Le mythe du référendum perdu à Québec

Le 20e anniversaire du référendum de 1995 nous a ramené le vieux mythe plateaupithèque du référendum perdu à Québec.

Le Oui à Québec (Charlesbourg, Chauveau, Chutes-de-la-Chaudière, Jean-Talon, La Peltrie, Lévis, Limoilou, Louis-Hébert, Montmorency et Taschereau) a fait 55 % (254 876 c. 208 150). Une performance somme toute honorable considérant que Québec comptait à l’époque 3 % d’allophones et 2 % d’anglophones et qu’André Arthur, au sommet de son règne, vargeait sur le Oui trois heures chaque matin et deux heures chaque midi.

La faute aux Beaucerons (Bellechasse, Beauce-Nord, Beauce-Sud, Mégantic–Compton et Montmagny–L’Islet) qui ont voté Oui à seulement 46 % (65 925 c. 78 759) ? Un peu faible certes, mais un négatif de seulement 12 834 pour le Non au final explicable par les quotas de lait.

Le référendum s’est perdu dans l’Outaouais (Gatineau, Hull, Pontiac, Chapleau et Papineau), où le Oui s’est arrêté à 27 % (54 378 c. 143 744). Les 54 288 voix qui manquaient au Oui pour le pays sont là, gisant sur les rives des Outaouais, là où Dollard avait pu arrêter les Iroquois en 1660. C’est d’autant plus étonnant que Parizeau avait promis d’embaucher tous les fonctionnaires fédéraux québécois, ce qui avait eu un impact négatif chez ceux de Québec qui croyaient être « bumpés » par les grands frères.

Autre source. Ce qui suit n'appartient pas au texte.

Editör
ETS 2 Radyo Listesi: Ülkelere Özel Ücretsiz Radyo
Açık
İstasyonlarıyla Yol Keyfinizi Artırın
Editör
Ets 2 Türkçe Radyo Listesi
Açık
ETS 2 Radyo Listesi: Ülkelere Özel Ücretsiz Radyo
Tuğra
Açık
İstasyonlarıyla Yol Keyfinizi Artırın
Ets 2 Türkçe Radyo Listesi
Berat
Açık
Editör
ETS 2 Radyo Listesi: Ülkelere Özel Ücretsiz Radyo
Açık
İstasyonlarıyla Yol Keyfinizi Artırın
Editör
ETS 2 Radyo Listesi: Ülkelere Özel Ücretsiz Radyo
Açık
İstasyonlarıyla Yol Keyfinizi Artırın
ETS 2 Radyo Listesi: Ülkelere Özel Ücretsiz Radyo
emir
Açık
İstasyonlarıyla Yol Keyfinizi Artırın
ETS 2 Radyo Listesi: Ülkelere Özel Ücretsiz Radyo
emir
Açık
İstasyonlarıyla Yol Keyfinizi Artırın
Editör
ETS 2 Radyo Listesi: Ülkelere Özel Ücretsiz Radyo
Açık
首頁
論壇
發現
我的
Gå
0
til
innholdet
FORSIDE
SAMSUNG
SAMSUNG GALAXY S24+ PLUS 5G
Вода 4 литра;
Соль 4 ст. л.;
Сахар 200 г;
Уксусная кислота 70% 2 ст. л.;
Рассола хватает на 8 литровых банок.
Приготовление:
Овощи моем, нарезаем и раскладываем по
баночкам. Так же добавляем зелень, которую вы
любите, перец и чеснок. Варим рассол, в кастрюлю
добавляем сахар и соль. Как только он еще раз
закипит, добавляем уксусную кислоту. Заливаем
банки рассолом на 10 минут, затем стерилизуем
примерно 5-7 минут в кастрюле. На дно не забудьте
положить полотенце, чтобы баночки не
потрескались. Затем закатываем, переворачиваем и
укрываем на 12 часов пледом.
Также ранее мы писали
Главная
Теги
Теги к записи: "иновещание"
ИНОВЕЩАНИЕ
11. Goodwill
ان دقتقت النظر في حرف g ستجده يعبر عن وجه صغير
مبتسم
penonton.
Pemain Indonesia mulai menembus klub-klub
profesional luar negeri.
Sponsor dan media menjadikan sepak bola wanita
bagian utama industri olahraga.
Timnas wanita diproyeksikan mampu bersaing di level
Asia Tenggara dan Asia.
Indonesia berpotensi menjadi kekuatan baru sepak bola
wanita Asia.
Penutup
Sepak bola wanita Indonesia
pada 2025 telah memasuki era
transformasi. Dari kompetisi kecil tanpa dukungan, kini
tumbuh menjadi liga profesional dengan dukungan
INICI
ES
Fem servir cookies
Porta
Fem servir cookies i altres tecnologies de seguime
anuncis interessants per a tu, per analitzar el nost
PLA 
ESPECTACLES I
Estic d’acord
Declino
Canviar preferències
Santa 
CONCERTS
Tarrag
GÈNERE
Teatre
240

Après 20 ans, il faudrait que les Plateaupithèques « déboguent » à un moment donné. S’ils étaient plus perspicaces, ils se demanderaient pourquoi on compte, en moyenne, 11 % plus de bulletins dans les boîtes des 10 circonscriptions anglo-allophones de Montréal (Acadie, D’Arcy-McGee, Jeanne-Mance, Marguerite d’Youville, Mont-Royal, Nelligan, NDG, Robert-Baldwin et Westmount), que dans les 115 circonscriptions du Québec. Rappelons que dans ces 10 circonscriptions, le Oui a fait 63 877 contre 347 905 Non, un écart de 284 028, cinq fois les votes manquants pour la terre promise.